Rosenberg's committee also recommended merging the Agency for Health Care Administration with the Department of Health and recommended closing AG Holly tuberculosis hospital in Palm Beach County. The team also likes the idea of asking private, for-profit entities to run now-public functions. Among the functions the report recommends the governor steer to the private sector: healthcare licensing, health education programs and the operation of the state's three mental health hospitals in Macclenny, Gainesville and Chattahoochee.
Other recommendations:
• Merge the Agency for Persons with Disabilities with the Department of Elder Affairs and have it be a division within a larger health and human services agency.
• Keep child welfare programs separate from a larger health department.

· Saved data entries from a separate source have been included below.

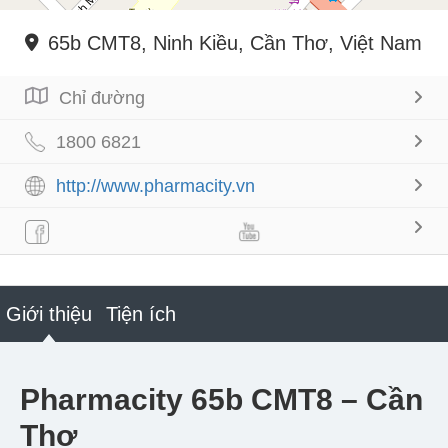
65b CMT8, Ninh Kiều, Cần Thơ, Việt Nam
Chỉ đường
1800 6821
http://www.pharmacity.vn
Giới thiệu
Tiện ích
Pharmacity 65b CMT8 – Cần
Thơ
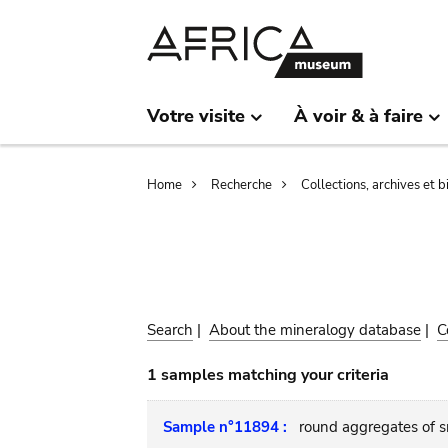
Skip
Skip
to
to
main
search
content
Votre visite
À voir & à faire
Breadcrumb
Home
Recherche
Collections, archives et 
Search
|
About the mineralogy database
|
C
1 samples matching your criteria
Sample n°11894 :
round aggregates of sm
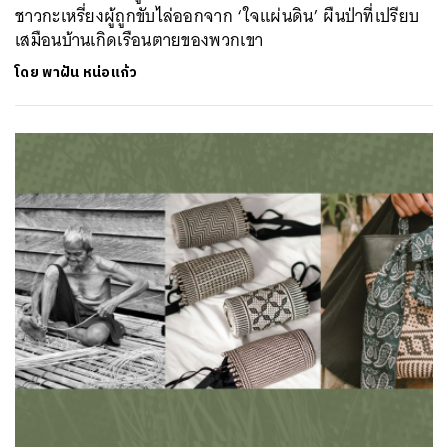
ชาวกะเหรี่ยงผู้ถูกขับไล่ออกจาก ‘ใจแผ่นดิน’ ผืนป่าที่เปรียบ
เสมือนบ้านเกิดเรือนตายของพวกเขา
โดย
พาฝัน หน่อแก้ว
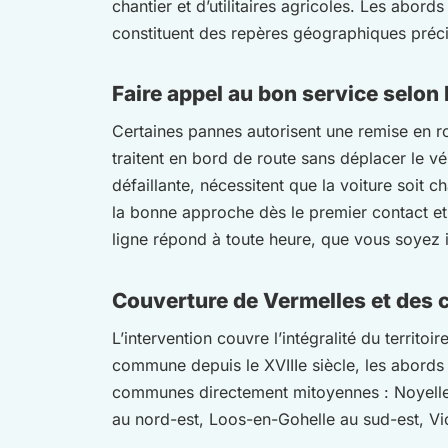
chantier et d’utilitaires agricoles. Les abor
constituent des repères géographiques précis
Faire appel au bon service selon 
Certaines pannes autorisent une remise en ro
traitent en bord de route sans déplacer le vé
défaillante, nécessitent que la voiture soit 
la bonne approche dès le premier contact et
ligne répond à toute heure, que vous soyez
Couverture de Vermelles et des
L’intervention couvre l’intégralité du territoi
commune depuis le XVIIIe siècle, les abords 
communes directement mitoyennes : Noyelles
au nord-est, Loos-en-Gohelle au sud-est, Vi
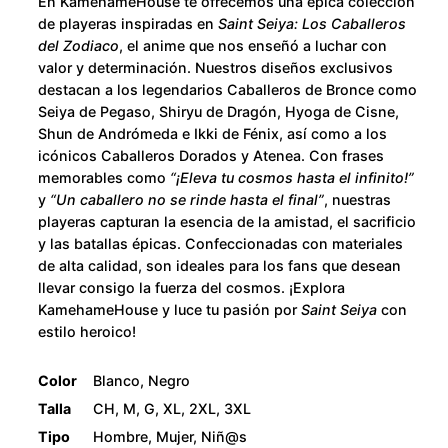
u
En KamehameHouse te ofrecemos una épica colección
a
de playeras inspiradas en
Saint Seiya: Los Caballeros
n
g
del Zodiaco
, el anime que nos enseñó a luchar con
t
valor y determinación. Nuestros diseños exclusivos
h
destacan a los legendarios Caballeros de Bronce como
i
Seiya de Pegaso, Shiryu de Dragón, Hyoga de Cisne,
d
$
Shun de Andrómeda e Ikki de Fénix, así como a los
a
icónicos Caballeros Dorados y Atenea. Con frases
d
2
memorables como
“¡Eleva tu cosmos hasta el infinito!”
y
“Un caballero no se rinde hasta el final”
, nuestras
8
playeras capturan la esencia de la amistad, el sacrificio
y las batallas épicas. Confeccionadas con materiales
0
de alta calidad, son ideales para los fans que desean
llevar consigo la fuerza del cosmos. ¡Explora
KamehameHouse y luce tu pasión por
Saint Seiya
con
.
estilo heroico!
0
Color
Blanco, Negro
0
Talla
CH, M, G, XL, 2XL, 3XL
Tipo
Hombre, Mujer, Niñ@s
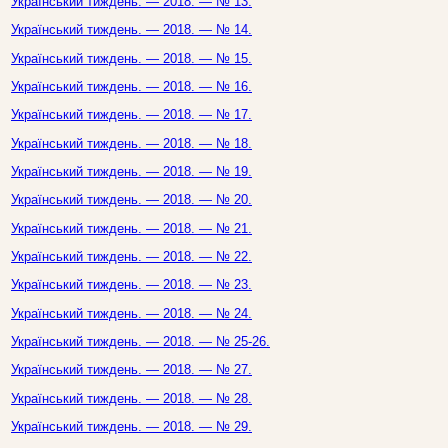
Український тиждень. — 2018. — № 13.
Український тиждень. — 2018. — № 14.
Український тиждень. — 2018. — № 15.
Український тиждень. — 2018. — № 16.
Український тиждень. — 2018. — № 17.
Український тиждень. — 2018. — № 18.
Український тиждень. — 2018. — № 19.
Український тиждень. — 2018. — № 20.
Український тиждень. — 2018. — № 21.
Український тиждень. — 2018. — № 22.
Український тиждень. — 2018. — № 23.
Український тиждень. — 2018. — № 24.
Український тиждень. — 2018. — № 25-26.
Український тиждень. — 2018. — № 27.
Український тиждень. — 2018. — № 28.
Український тиждень. — 2018. — № 29.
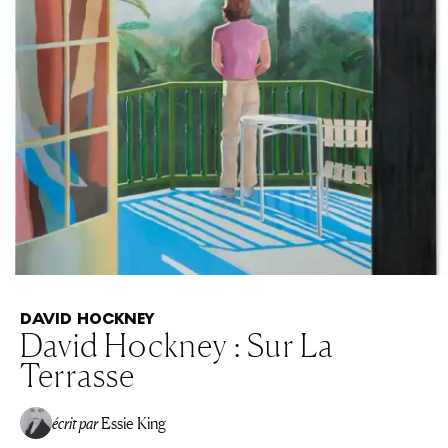
DAVID HOCKNEY
David Hockney : Sur La
Terrasse
écrit par
Essie King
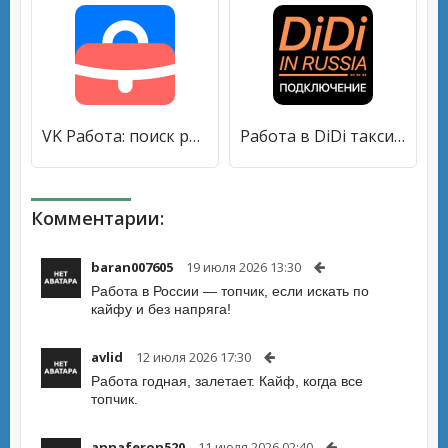
VK Работа: поиск работы рядом [Полная версия]
Работа в DiDi такси. Подключение для работы в Диди [Premium]
Комментарии:
baran007605
19 июля 2026 13:30
Работа в России — топчик, если искать по
кайфу и без напряга!
avlid
12 июля 2026 17:30
Работа годная, залетает. Кайф, когда все
топчик.
annaferon520
11 июля 2026 02:40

• Continue to fight for repeal of the federal health care reform act because it is ``very costly for Florida at the very time we cannot even afford to operate the Medicaid program in its current form.''
• Expand Medicaid reform from the pilot projects in Miami-Dade, Broward and three other counties to statewide.
• Adopt Medicaid reform that includes an ``organized, coordinated network'' of care for the elderly that uses the private sector to give people ``services they need'' and not necessarily ``services they want.'' The state would be responsible for providing ``proper oversight to ensure needed services are not systemically denied.''
• Give doctors immunity for treating Medicaid patients.
Scott also received a report on regulatory reform and will receive reports on education and prison reform and how to shrink the size of government.